My time for volunteering for causes – no matter how much I’d LIKE to help, is pretty much non-existent. After all, I do need to sleep sometimes. BUT…I CAN do something. I can donate my artwork to causes I feel strongly about. I know, some of you are rolling your eyes, thinking, “If one more non-profit asks me to donate my work I’m going to scream.” I know how you feel. However – guess what? You can choose the causes you donate to. And…if you are a painter, you don’t have to donate original artwork. That is the beauty of prints. In many cases, Art for Conservation’s Printing Partnership Program can provide printing for you at a reduced price.

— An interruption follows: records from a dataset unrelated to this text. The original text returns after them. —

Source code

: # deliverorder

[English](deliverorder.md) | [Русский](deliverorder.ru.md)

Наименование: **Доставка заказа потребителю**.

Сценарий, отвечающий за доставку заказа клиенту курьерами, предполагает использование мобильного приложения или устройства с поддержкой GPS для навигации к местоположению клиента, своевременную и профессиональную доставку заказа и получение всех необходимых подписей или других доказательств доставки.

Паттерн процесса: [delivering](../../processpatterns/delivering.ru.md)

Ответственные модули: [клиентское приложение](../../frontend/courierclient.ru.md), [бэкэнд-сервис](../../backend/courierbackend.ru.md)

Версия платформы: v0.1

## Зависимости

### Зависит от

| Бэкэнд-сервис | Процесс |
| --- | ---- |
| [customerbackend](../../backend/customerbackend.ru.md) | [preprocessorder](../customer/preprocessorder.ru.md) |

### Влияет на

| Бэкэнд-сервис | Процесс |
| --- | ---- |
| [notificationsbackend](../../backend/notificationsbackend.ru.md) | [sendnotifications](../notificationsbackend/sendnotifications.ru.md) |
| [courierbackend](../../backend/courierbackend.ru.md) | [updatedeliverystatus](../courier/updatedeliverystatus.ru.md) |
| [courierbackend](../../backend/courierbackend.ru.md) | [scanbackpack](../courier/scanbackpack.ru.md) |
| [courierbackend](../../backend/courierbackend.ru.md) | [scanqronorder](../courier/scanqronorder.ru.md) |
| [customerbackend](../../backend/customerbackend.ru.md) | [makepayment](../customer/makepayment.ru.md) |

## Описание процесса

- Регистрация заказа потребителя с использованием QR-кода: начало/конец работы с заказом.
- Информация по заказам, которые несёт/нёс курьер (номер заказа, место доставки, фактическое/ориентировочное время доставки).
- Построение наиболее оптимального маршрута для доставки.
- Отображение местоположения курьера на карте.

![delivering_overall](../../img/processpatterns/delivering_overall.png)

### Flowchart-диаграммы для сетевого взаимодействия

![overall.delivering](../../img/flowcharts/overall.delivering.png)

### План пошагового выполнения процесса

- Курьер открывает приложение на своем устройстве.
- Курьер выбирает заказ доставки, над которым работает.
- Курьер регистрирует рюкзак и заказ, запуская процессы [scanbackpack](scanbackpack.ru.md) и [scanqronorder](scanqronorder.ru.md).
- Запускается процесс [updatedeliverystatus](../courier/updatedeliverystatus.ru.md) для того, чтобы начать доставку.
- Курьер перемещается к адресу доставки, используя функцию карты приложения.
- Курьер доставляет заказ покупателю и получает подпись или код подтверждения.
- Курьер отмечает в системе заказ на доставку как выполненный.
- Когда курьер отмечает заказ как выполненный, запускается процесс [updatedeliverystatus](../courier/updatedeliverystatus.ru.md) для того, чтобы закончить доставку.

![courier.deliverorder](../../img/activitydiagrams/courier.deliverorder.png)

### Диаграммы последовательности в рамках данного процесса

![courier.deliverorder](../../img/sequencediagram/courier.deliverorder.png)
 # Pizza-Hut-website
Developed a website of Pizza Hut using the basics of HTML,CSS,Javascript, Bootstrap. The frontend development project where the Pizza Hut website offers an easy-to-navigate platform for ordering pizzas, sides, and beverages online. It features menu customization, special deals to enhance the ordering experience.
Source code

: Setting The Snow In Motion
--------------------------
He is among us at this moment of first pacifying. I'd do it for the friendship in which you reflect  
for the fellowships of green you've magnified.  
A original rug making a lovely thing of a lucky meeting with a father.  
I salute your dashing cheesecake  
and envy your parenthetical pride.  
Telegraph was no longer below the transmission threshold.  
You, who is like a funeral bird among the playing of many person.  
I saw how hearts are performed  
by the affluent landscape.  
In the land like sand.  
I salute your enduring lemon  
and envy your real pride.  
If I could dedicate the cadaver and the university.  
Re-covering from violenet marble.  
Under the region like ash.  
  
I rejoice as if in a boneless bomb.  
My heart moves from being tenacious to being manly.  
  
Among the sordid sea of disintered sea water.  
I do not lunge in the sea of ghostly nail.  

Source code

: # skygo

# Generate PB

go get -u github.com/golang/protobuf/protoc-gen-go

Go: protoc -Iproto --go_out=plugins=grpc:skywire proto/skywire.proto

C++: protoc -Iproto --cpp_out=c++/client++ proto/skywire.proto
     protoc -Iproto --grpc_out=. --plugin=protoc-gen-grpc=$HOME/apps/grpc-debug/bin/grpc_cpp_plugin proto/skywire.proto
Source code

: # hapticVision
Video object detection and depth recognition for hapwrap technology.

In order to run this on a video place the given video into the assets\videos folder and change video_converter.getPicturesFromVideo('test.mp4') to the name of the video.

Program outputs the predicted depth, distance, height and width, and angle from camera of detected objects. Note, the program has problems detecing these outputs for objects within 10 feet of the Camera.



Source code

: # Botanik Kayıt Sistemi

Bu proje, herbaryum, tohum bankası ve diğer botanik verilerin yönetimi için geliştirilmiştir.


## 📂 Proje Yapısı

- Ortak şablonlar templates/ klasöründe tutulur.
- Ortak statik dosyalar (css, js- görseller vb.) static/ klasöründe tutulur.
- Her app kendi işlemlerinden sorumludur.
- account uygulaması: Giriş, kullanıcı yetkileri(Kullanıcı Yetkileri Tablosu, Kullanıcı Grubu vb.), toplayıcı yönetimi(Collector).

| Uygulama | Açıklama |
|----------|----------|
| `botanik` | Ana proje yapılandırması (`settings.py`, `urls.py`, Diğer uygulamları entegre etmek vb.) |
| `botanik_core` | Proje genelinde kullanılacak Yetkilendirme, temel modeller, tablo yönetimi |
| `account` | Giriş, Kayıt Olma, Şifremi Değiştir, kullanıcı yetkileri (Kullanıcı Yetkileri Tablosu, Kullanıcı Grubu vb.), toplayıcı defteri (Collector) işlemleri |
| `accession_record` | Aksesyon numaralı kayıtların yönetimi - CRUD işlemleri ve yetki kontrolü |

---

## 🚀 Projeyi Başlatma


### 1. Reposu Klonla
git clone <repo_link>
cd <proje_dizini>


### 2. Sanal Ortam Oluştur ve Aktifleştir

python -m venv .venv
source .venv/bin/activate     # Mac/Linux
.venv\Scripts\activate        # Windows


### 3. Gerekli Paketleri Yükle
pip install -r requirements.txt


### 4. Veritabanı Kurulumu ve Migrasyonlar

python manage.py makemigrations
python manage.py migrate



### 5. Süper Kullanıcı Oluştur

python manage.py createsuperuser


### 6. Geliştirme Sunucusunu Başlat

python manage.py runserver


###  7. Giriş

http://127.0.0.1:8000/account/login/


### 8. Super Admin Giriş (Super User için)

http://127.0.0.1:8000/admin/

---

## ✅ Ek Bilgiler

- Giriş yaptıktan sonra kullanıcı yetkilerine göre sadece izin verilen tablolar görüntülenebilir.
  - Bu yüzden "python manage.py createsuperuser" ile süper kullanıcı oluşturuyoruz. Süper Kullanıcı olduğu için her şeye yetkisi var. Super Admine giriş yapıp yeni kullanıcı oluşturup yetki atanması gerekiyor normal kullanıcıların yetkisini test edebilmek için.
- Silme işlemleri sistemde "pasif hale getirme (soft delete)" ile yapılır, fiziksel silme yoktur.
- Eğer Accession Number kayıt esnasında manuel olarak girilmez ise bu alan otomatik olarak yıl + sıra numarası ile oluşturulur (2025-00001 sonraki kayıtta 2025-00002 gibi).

It’s true, Art for Conservation works with some of the top names in Conservation Photography. Photographers who dedicate their lives to telling the conservation story. But really, these devoted individuals make up only a fraction of artists and photographers in the Art for Conservation Gallery. Most are artists like me – people who care about the environment, but for whatever reason are not able or willing to dedicate their lives to doing something about it. But we can help, by donating paintings or prints to auctions which benefit environmental causes. And, like me, you can sell prints of your work through Art for Conservation’s online gallery. All artists on the site have agreed to donate at least one percent of the sale price of prints sold to the conservation organization of their choosing. Art for Conservation also donates one percent. With each of us giving up just a little, together we can make a big difference!